Let `f(x)=(x-[x])/(1+x-[x]),RtoA` is onto then find set A. (where {.} and [.] represent fractional part and greatest integer part functions respectively) (a) `(0,1/2]` (b) `[0,1/2]` (c) `[0,1/2)` (d) `(0,1/2)`

To solve the problem, we need to analyze the function \( f(x) = \frac{x - [x]}{1 + x - [x]} \), where \( [x] \) is the greatest integer function (floor function) and \( x - [x] \) is the fractional part of \( x \). ### Step 1: Understand the Function The fractional part of \( x \), denoted as \( \{x\} \), is defined as: \[ \{x\} = x - [x] \] This means \( \{x\} \) is always in the range \( [0, 1) \). ### Step 2: Rewrite the Function Substituting the fractional part into the function, we have: \[ f(x) = \frac{\{x\}}{1 + \{x\}} \] Since \( \{x\} \) ranges from \( 0 \) to \( 1 \), we can analyze how \( f(x) \) behaves within this range. ### Step 3: Determine the Range of \( f(x) \) 1. When \( \{x\} = 0 \): \[ f(x) = \frac{0}{1 + 0} = 0 \] 2. When \( \{x\} \) approaches \( 1 \) (but does not reach it): \[ f(x) = \frac{1 - \epsilon}{1 + (1 - \epsilon)} = \frac{1 - \epsilon}{2 - \epsilon} \] As \( \epsilon \) approaches \( 0 \), \( f(x) \) approaches \( \frac{1}{2} \). ### Step 4: Analyze the Range From the above analysis: - The minimum value of \( f(x) \) is \( 0 \) (when \( \{x\} = 0 \)). - The maximum value of \( f(x) \) approaches \( \frac{1}{2} \) (as \( \{x\} \) approaches \( 1 \)).
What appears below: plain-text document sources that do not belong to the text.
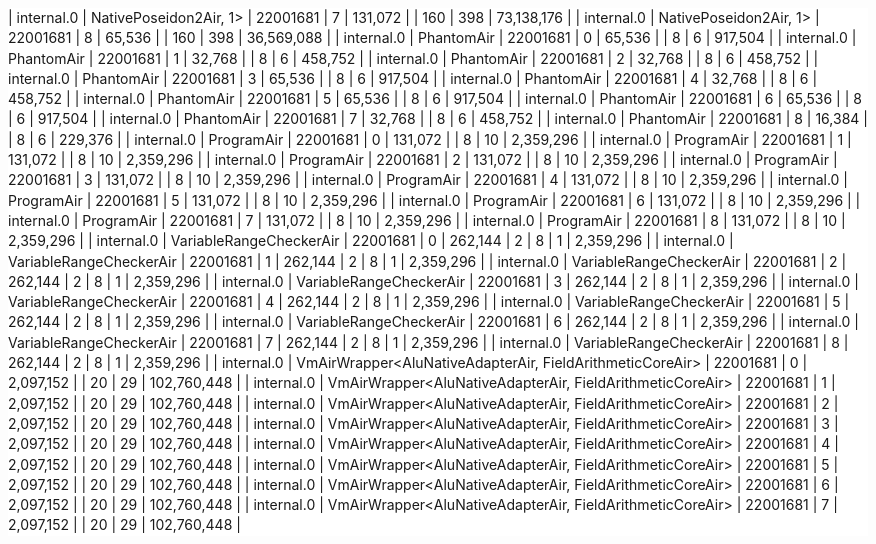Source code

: | internal.0 | NativePoseidon2Air<BabyBearParameters>, 1> | 22001681 | 7 | 131,072 |  | 160 | 398 | 73,138,176 | 
| internal.0 | NativePoseidon2Air<BabyBearParameters>, 1> | 22001681 | 8 | 65,536 |  | 160 | 398 | 36,569,088 | 
| internal.0 | PhantomAir | 22001681 | 0 | 65,536 |  | 8 | 6 | 917,504 | 
| internal.0 | PhantomAir | 22001681 | 1 | 32,768 |  | 8 | 6 | 458,752 | 
| internal.0 | PhantomAir | 22001681 | 2 | 32,768 |  | 8 | 6 | 458,752 | 
| internal.0 | PhantomAir | 22001681 | 3 | 65,536 |  | 8 | 6 | 917,504 | 
| internal.0 | PhantomAir | 22001681 | 4 | 32,768 |  | 8 | 6 | 458,752 | 
| internal.0 | PhantomAir | 22001681 | 5 | 65,536 |  | 8 | 6 | 917,504 | 
| internal.0 | PhantomAir | 22001681 | 6 | 65,536 |  | 8 | 6 | 917,504 | 
| internal.0 | PhantomAir | 22001681 | 7 | 32,768 |  | 8 | 6 | 458,752 | 
| internal.0 | PhantomAir | 22001681 | 8 | 16,384 |  | 8 | 6 | 229,376 | 
| internal.0 | ProgramAir | 22001681 | 0 | 131,072 |  | 8 | 10 | 2,359,296 | 
| internal.0 | ProgramAir | 22001681 | 1 | 131,072 |  | 8 | 10 | 2,359,296 | 
| internal.0 | ProgramAir | 22001681 | 2 | 131,072 |  | 8 | 10 | 2,359,296 | 
| internal.0 | ProgramAir | 22001681 | 3 | 131,072 |  | 8 | 10 | 2,359,296 | 
| internal.0 | ProgramAir | 22001681 | 4 | 131,072 |  | 8 | 10 | 2,359,296 | 
| internal.0 | ProgramAir | 22001681 | 5 | 131,072 |  | 8 | 10 | 2,359,296 | 
| internal.0 | ProgramAir | 22001681 | 6 | 131,072 |  | 8 | 10 | 2,359,296 | 
| internal.0 | ProgramAir | 22001681 | 7 | 131,072 |  | 8 | 10 | 2,359,296 | 
| internal.0 | ProgramAir | 22001681 | 8 | 131,072 |  | 8 | 10 | 2,359,296 | 
| internal.0 | VariableRangeCheckerAir | 22001681 | 0 | 262,144 | 2 | 8 | 1 | 2,359,296 | 
| internal.0 | VariableRangeCheckerAir | 22001681 | 1 | 262,144 | 2 | 8 | 1 | 2,359,296 | 
| internal.0 | VariableRangeCheckerAir | 22001681 | 2 | 262,144 | 2 | 8 | 1 | 2,359,296 | 
| internal.0 | VariableRangeCheckerAir | 22001681 | 3 | 262,144 | 2 | 8 | 1 | 2,359,296 | 
| internal.0 | VariableRangeCheckerAir | 22001681 | 4 | 262,144 | 2 | 8 | 1 | 2,359,296 | 
| internal.0 | VariableRangeCheckerAir | 22001681 | 5 | 262,144 | 2 | 8 | 1 | 2,359,296 | 
| internal.0 | VariableRangeCheckerAir | 22001681 | 6 | 262,144 | 2 | 8 | 1 | 2,359,296 | 
| internal.0 | VariableRangeCheckerAir | 22001681 | 7 | 262,144 | 2 | 8 | 1 | 2,359,296 | 
| internal.0 | VariableRangeCheckerAir | 22001681 | 8 | 262,144 | 2 | 8 | 1 | 2,359,296 | 
| internal.0 | VmAirWrapper<AluNativeAdapterAir, FieldArithmeticCoreAir> | 22001681 | 0 | 2,097,152 |  | 20 | 29 | 102,760,448 | 
| internal.0 | VmAirWrapper<AluNativeAdapterAir, FieldArithmeticCoreAir> | 22001681 | 1 | 2,097,152 |  | 20 | 29 | 102,760,448 | 
| internal.0 | VmAirWrapper<AluNativeAdapterAir, FieldArithmeticCoreAir> | 22001681 | 2 | 2,097,152 |  | 20 | 29 | 102,760,448 | 
| internal.0 | VmAirWrapper<AluNativeAdapterAir, FieldArithmeticCoreAir> | 22001681 | 3 | 2,097,152 |  | 20 | 29 | 102,760,448 | 
| internal.0 | VmAirWrapper<AluNativeAdapterAir, FieldArithmeticCoreAir> | 22001681 | 4 | 2,097,152 |  | 20 | 29 | 102,760,448 | 
| internal.0 | VmAirWrapper<AluNativeAdapterAir, FieldArithmeticCoreAir> | 22001681 | 5 | 2,097,152 |  | 20 | 29 | 102,760,448 | 
| internal.0 | VmAirWrapper<AluNativeAdapterAir, FieldArithmeticCoreAir> | 22001681 | 6 | 2,097,152 |  | 20 | 29 | 102,760,448 | 
| internal.0 | VmAirWrapper<AluNativeAdapterAir, FieldArithmeticCoreAir> | 22001681 | 7 | 2,097,152 |  | 20 | 29 | 102,760,448 |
Thus, the range of \( f(x) \) is: \[ [0, \frac{1}{2}) \] ### Step 5: Determine Set \( A \) Since the function \( f(x) \) is onto, the range must equal the co-domain \( A \). Therefore, we conclude: \[ A = [0, \frac{1}{2}) \] ### Step 6: Identify the Correct Option Among the given options: (a) \( (0, \frac{1}{2}] \) (b) \( [0, \frac{1}{2}] \) (c) \( [0, \frac{1}{2}) \) (d) \( (0, \frac{1}{2}) \) The correct option is: **(c) \( [0, \frac{1}{2}) \)**.